Given task 1:
According to the email excerpt on DHCP client identification, what should a DHCPv6 server use to identify a client?

Selected excerpt:
= = =

So, this is really not an issue.

The rules are pretty clearly described in the RFC:

For DHCPv4:
1. Use the DUID if the client identifier option is provided by the
client and it is a DUID and the server supports it. This is a new RFC
that is in the RFC-editor queue so no clients and servers yet support
this.
2. Otherwise, use the client identifier option if provided by the
client,
3. Otherwise, use htype and chaddr.

For DHCPv6:
1. Use the DUID of the client.

There really is no mystery here.

- Bernie 

-----Original Message-----
From: Jeffrey Hutzelman [mailto:jhutz(_at_)cmu(_dot_)edu] 
Sent: Sunday, December 04, 2005 11:43 PM
To: Bernie Volz (volz); Sam Hartman; Mark Stapp (mjs)
Cc: namedroppers(_at_)ops(_dot_)ietf(_dot_)org; ietf(_at_)ietf(_dot_)org; 
Pekka Savola; 
Ted Lemon; iesg(_at_)ietf(_dot_)org; dhcwg(_at_)ietf(_dot_)org; Steven M.

= = =

Given records:

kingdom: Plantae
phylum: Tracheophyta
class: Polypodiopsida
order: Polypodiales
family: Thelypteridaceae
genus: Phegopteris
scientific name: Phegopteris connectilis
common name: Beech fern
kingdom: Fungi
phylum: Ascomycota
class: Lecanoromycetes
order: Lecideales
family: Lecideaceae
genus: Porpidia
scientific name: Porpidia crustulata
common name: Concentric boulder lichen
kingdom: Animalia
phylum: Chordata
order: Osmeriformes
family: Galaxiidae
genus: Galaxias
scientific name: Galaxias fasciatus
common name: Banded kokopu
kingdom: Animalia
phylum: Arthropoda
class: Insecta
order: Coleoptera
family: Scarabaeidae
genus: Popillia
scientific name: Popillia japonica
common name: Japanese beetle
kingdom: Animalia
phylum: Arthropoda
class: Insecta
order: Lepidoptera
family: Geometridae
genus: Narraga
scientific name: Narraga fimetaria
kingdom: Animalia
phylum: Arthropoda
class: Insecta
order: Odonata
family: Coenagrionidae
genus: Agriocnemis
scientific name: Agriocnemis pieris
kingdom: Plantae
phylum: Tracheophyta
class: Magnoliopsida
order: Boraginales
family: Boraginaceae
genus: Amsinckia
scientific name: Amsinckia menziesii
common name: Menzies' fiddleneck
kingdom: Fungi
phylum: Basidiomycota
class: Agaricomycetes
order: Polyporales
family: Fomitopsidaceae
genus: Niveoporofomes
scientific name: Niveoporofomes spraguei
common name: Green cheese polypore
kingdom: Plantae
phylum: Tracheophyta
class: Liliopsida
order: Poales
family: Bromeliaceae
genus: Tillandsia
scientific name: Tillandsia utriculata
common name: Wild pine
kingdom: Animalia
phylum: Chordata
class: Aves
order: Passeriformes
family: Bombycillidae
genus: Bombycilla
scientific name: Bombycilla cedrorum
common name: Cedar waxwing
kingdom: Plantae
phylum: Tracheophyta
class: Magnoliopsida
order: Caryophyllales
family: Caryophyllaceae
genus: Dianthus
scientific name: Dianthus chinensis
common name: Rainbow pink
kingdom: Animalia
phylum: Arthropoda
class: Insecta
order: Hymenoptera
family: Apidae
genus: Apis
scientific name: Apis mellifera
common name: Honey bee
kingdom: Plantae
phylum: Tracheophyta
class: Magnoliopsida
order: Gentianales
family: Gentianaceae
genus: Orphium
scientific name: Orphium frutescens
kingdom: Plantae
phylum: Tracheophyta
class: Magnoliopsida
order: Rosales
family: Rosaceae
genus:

= = =

Given task 2:
Copy the rows word for word, everything from the first row down to the line containing "genus: Galaxias", with that line included.

Right answer 1:
The DUID of the client.

Right answer 2:
kingdom: Plantae
phylum: Tracheophyta
class: Polypodiopsida
order: Polypodiales
family: Thelypteridaceae
genus: Phegopteris
scientific name: Phegopteris connectilis
common name: Beech fern
kingdom: Fungi
phylum: Ascomycota
class: Lecanoromycetes
order: Lecideales
family: Lecideaceae
genus: Porpidia
scientific name: Porpidia crustulata
common name: Concentric boulder lichen
kingdom: Animalia
phylum: Chordata
order: Osmeriformes
family: Galaxiidae
genus: Galaxias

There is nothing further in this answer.